By Hannah Belitz, J.D. ’17 


Credit: Hannah Belitz, J.D. ’17

I spent this January term interning at HIAS in Israel.  HIAS is an international nonprofit that assists and protects refugees; it was founded in 1881 to assist Jews fleeing pogroms in Russia and Eastern Europe, and in the 2000s it expanded its resettlement work to include assistance to non-Jewish refugees throughout the world. The HIAS office in Israel assists refugees – primarily those from Eritrea and Sudan – in obtaining asylum and works to improve the asylum system in the country so that it adheres to international and domestic legal standards.  Over the course of my three weeks at HIAS, I conducted legal research to support the asylum applications of HIAS clients, traveled to the Eritrean Women’s Community Center in South Tel Aviv to assist with interviews, and had the opportunity to attend a refugee status hearing.
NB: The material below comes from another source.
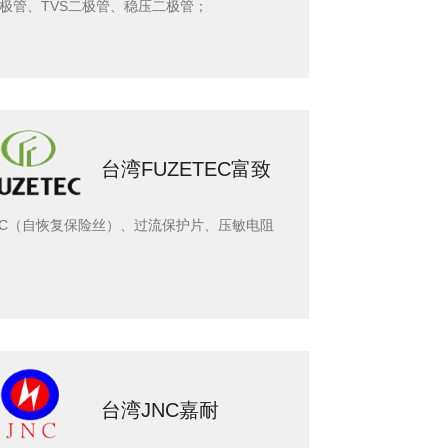
极管、TVS二极管、稳压二极管；
台湾FUZETEC富致
TC（自恢复保险丝）、过流保护片、压敏电阻
台湾JNC嘉耐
The situation for refugees in Israel is particularly dire.  Approximately 55,000 asylum-seekers currently live in Israel: roughly 36,000 from Eritrea, 15,000 from Sudan, and 4,000 from other African countries.  Although the vast majority of them arrived primarily between the years 2005 and 2012, the Ministry of Interior (MOI) did not allow Sudanese and Eritreans to file individual asylum claims until 2013 – the reasoning being that they were protected under the “temporary group protection” afforded to Sudanese, Eritrean, and Congolese asylum seekers.  Since 2013, when MOI began adjudicating asylum claims, asylum officers have assessed approximately 5,000 to 12,000 claims submitted by Eritrean and Sudanese asylum-seekers.  Of those, only seven Eritreans and one Sudanese have been granted refugee status.  The overall rate of granting asylum is less than 1%.  Internationally, Eritreans and Sudanese are granted asylum at a rate of approximately 80% and 30%, respectively.

In addition to filing asylum requests for clients in Israel, HIAS also works to resettle refugees in the United States.  During my final week, lawyers from the HIAS office in Vienna came to conduct intakes with refugees who may be eligible to come to the United States under the U.S. refugee resettlement program.  The resettlement program offers a final hope to refugees who face little chance of being granted asylum in Israel.  However, now that President Trump has issued an executive order severely restricting the entry of refugees, the future of the resettlement program remains unclear.  What is clear is that the need for both immigration attorneys and humane asylum policies – in the United States and in Israel – has never been more pressing.